Scipy stats
package#
A variety of functionality for dealing with random numbers can be found in the scipy.stats
package.
from scipy import stats
import matplotlib.pyplot as plt
import numpy as np
Distributions#
There are over 100 continuous (univariate) distributions and about 15 discrete distributions provided by scipy
To avoid confusion with a norm in linear algebra we’ll import stats.norm
as normal
from scipy.stats import norm as normal
A normal distribution with mean \(\mu\) and variance \(\sigma^2\) has a probability density function \begin{equation} \frac{1}{\sigma \sqrt{2\pi}} e^{-(x-\mu)^2 / 2\sigma^2} \end{equation}
# bounds of the distribution accessed using fields a and b
normal.a, normal.b
(-inf, inf)
# mean and variance
normal.mean(), normal.var()
(0.0, 1.0)
# Cumulative distribution function (CDF)
x = np.linspace(-5,5,100)
y = normal.cdf(x)
plt.plot(x, y)
plt.title('Normal CDF');
# Probability density function (PDF)
x = np.linspace(-5,5,100)
y = normal.pdf(x)
plt.plot(x, y)
plt.title('Normal PDF');
You can sample from a distribution using the rvs
method (random variates)
X = normal.rvs(size=1000)
plt.hist(X);
You can set a global random state using np.random.seed
or by passing in a random_state
argument to rvs
X = normal.rvs(size=1000, random_state=0)
plt.hist(X);
To shift and scale any distribution, you can use the loc
and scale
keyword arguments
X = normal.rvs(size=1000, random_state=0, loc=1.0, scale=0.5)
plt.hist(X);
# Probability density function (PDF)
x = np.linspace(-5,5,100)
y = normal.pdf(x, loc=1.0, scale=0.5)
plt.plot(x, y)
plt.title('Normal PDF');
You can also “freeze” a distribution so you don’t need to keep passing in the parameters
dist = normal(loc=1.0, scale=0.5)
X = dist.rvs(size=1000, random_state=0)
plt.hist(X);
Example: The Laplace Distribution#
We’ll review some of the methods we saw above on the Laplace distribution, which has a PDF \begin{equation} \frac{1}{2}e^{-|x|} \end{equation}
from scipy.stats import laplace
x = np.linspace(-5,5,100)
y = laplace.pdf(x)
plt.plot(x, y)
plt.title('Laplace PDF');
x = np.linspace(-5,5,100)
y = laplace.cdf(x)
plt.plot(x, y)
plt.title('Laplace CDF');
X = laplace.rvs(size=1000)
plt.hist(X);
laplace.a, laplace.b
(-inf, inf)
laplace.mean(), laplace.var()
(0.0, 2.0)
Discrete Distributions#
Discrete distributions have many of the same methods as continuous distributions. One notable difference is that they have a probability mass function (PMF) instead of a PDF.

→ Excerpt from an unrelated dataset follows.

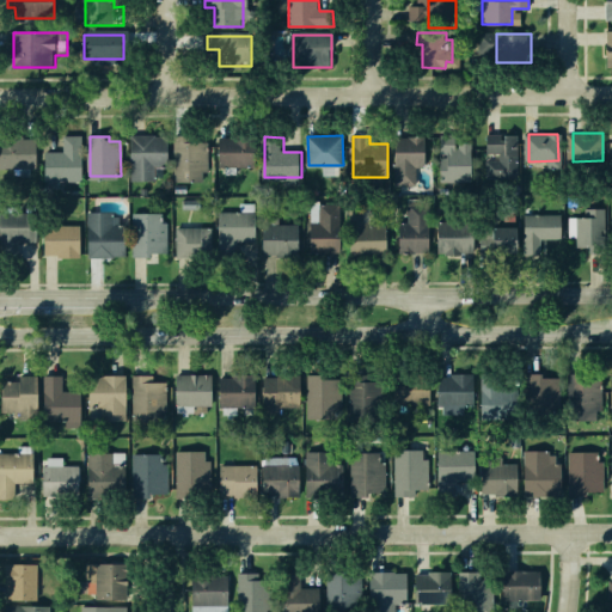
[(516,177),(493,177),(493,136),(516,136),(516,177)]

We’ll look at the Poisson distribution as an example
from scipy.stats import poisson
dist = poisson(1) # parameter 1
dist.a, dist.b
(0, inf)
dist.mean(), dist.var()
(1.0, 1.0)
x = np.arange(10)
y = dist.pmf(x)
plt.scatter(x, y);
x = np.linspace(0,10, 100)
y = dist.cdf(x)
plt.plot(x, y);
X = dist.rvs(size=1000)
plt.hist(X);
Fitting Parameters#
You can fit distributions using maximum likelihood estimates
X = normal.rvs(size=100, random_state=0)
normal.fit_loc_scale(X)
(0.059808015534485, 1.0078822447165796)
Statistical Tests#
You can also perform a variety of tests. A list of tests available in scipy available can be found here.
the t-test tests whether the mean of a sample differs significantly from the expected mean
stats.ttest_1samp(X, 0)
TtestResult(statistic=0.5904283402851698, pvalue=0.5562489158694675, df=99)
The p-value is 0.56, so we would expect to see a sample that deviates from the expected mean at least this much in about 56% of experiments. If we’re doing a hypothesis test, we wouldn’t consider this significant unless the p-value were much smaller (e.g. 0.05)
If we want to test whether two samples could have come from the same distribution, we can use a Kolmogorov-Smirnov (KS) 2-sample test
X0 = normal.rvs(size=1000, random_state=0, loc=5)
X1 = normal.rvs(size=1000, random_state=2, loc=5)
stats.ks_2samp(X0, X1)
KstestResult(statistic=0.023, pvalue=0.9542189106778983, statistic_location=5.848821448664333, statistic_sign=-1)
We see that the two samples are very likely to come from the same distribution
X0 = normal.rvs(size=1000, random_state=0)
X1 = laplace.rvs(size=1000, random_state=2)
stats.ks_2samp(X0, X1)
KstestResult(statistic=0.056, pvalue=0.08689937254547132, statistic_location=1.5363770542457977, statistic_sign=1)
When we draw from a different distribution, the p-value is much smaller, indicating that the samples are less likely to have been drawn from the same distribution.
Kernel Density Estimation#
We might also want to estimate a continuous PDF from samples, which can be accomplished using a Gaussian kernel density estimator (KDE)
X = np.hstack((laplace.rvs(size=100), normal.rvs(size=100, loc=5)))
plt.hist(X);
A KDE works by creating a function that is the sum of Gaussians centered at each data point. In Scipy this is implemented as an object which can be called like a function
kde = stats.gaussian_kde(X)
x = np.linspace(-5,10,500)
y = kde(x)
plt.plot(x, y)
plt.title("KDE");
We can change the bandwidth of the Gaussians used in the KDE using the bw_method
parameter. You can also pass a function that will set this algorithmically. In the above plot, we see that the peak on the left is a bit smoother than we would expect for the Laplace distribution. We can decrease the bandwidth parameter to make it look sharper:
kde = stats.gaussian_kde(X, bw_method=0.2)
x = np.linspace(-5,10,500)
y = kde(x)
plt.plot(x, y)
plt.title("KDE");
If we set the bandwidth too small, then the KDE will look a bit rough.
kde = stats.gaussian_kde(X, bw_method=0.1)
x = np.linspace(-5,10,500)
y = kde(x)
plt.plot(x, y)
plt.title("KDE");